CASE STUDY – ChargePoint Technology, Liverpool
One company that has seen explosive growth since the recession has been ChargePoint Technology, based in Liverpool.
Starting with 12 employees in 2009 from a management buy-out, the firm has grown to 63 now and plans to reach 100 staff by 2018. Turnover has grown strongly too, from £4.7m in 2012-13 to £8.3m in 2015-16.
ChargePoint makes specialised valves used in pharmaceuticals and bio-pharmaceutical manufacturing and supplies most of the major drugs firms.
Managing Director Chris Eccles said a key change for ChargePoint was bringing its manufacturing capabilities in-house in 2010: “It’s given us much more flexibility to respond to the market and much more control over our quality and our costs.”
The firm has spent around £2.5m equipping its current production facility and later this year plans to relocate to a new 220,000 sq ft unit with more office and conferencing space.
The company weathered the recession better than most and Eccles believes this is principally due to specialisation and an export-focused outlook: around 85% of the company’s sales are exports.
He also thinks Liverpool’s business support system is working well, helping to nurture firms and allowing them to scale.
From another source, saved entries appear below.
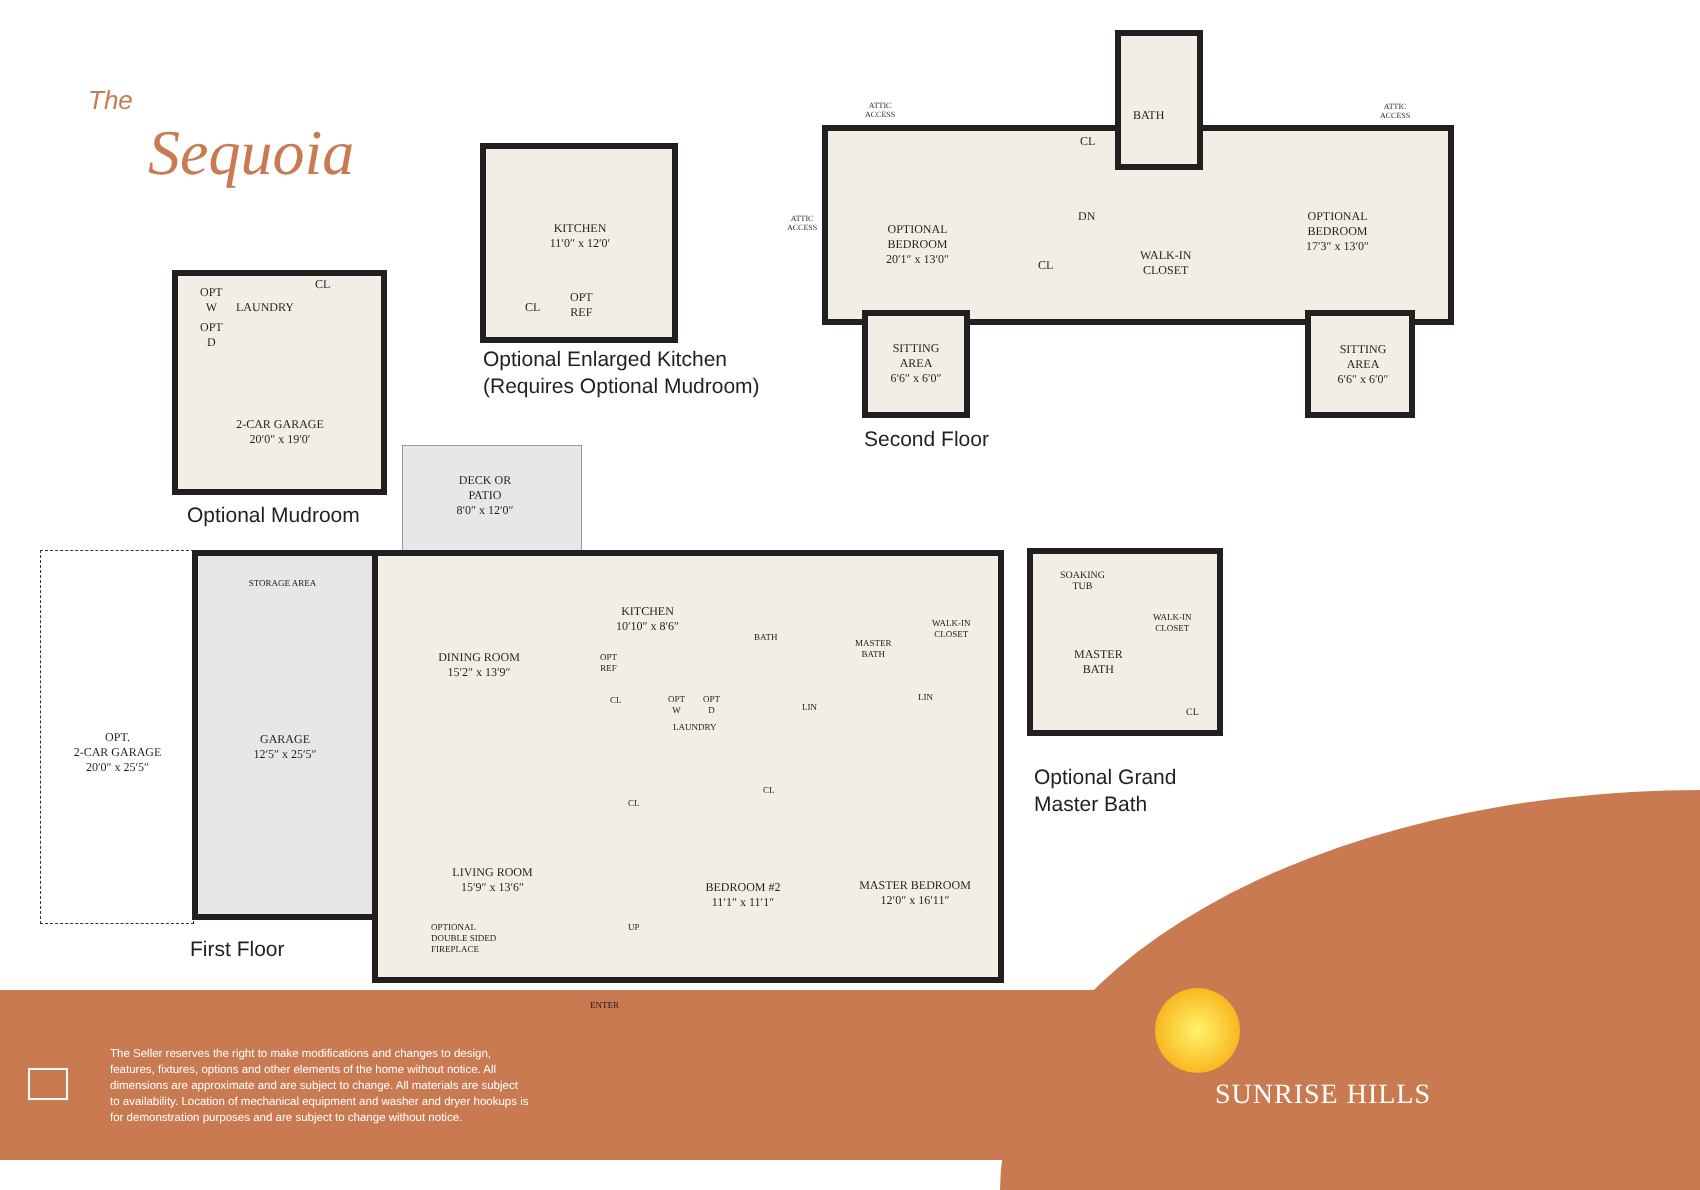The
Sequoia
OPT
W
OPT
D
LAUNDRY
CL
2-CAR GARAGE
20′0″ x 19′0′
Optional Mudroom
KITCHEN
11′0″ x 12′0′
CL
OPT
REF
Optional Enlarged Kitchen
(Requires Optional Mudroom)
ATTIC
ACCESS
ATTIC
ACCESS
ATTIC
ACCESS
BATH
CL
OPTIONAL
BEDROOM
20′1″ x 13′0″
DN
CL
WALK-IN
CLOSET
OPTIONAL
BEDROOM
17′3″ x 13′0″
SITTING
AREA
6′6″ x 6′0″
SITTING
AREA
6′6″ x 6′0″
Second Floor
DECK OR
PATIO
8′0″ x 12′0″
OPT.
2-CAR GARAGE
20′0″ x 25′5″
STORAGE AREA
GARAGE
12′5″ x 25′5″
DINING ROOM
15′2″ x 13′9″
KITCHEN
10′10″ x 8′6″
OPT
REF
BATH
MASTER
BATH
WALK-IN
CLOSET
CL
OPT
W
OPT
D
LAUNDRY
LIN
LIN
CL
CL
LIVING ROOM
15′9″ x 13′6″
OPTIONAL
DOUBLE SIDED
FIREPLACE
UP
BEDROOM #2
11′1″ x 11′1″
MASTER BEDROOM
12′0″ x 16′11″
ENTER
First Floor
SOAKING
TUB
WALK-IN
CLOSET
MASTER
BATH
CL
Optional Grand
Master Bath
The Seller reserves the right to make modifications and changes to design, features, fixtures, options and other elements of the home without notice. All dimensions are approximate and are subject to change. All materials are subject to availability. Location of mechanical equipment and washer and dryer hookups is for demonstration purposes and are subject to change without notice.
SUNRISE HILLS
Liverpool’s Local Enterprise Partnership (LEP), Liverpool Vision and Liverpool City Council had all helped ChargePoint with advice and accessing pots of grant funding.
Many of the jobs the firm has created require high value engineering skills.
The company has also avoided outsourcing, partly because the costs of running a business with so much high-tech equipment would be similar in emerging markets like China and India.
“The decision to keep our business in the UK is mainly about cost and control. I’m a great fan of making things in Britain and British entrepreneurs and innovators always find ways of doing things more efficiently. I really don’t think we’d be better off elsewhere.”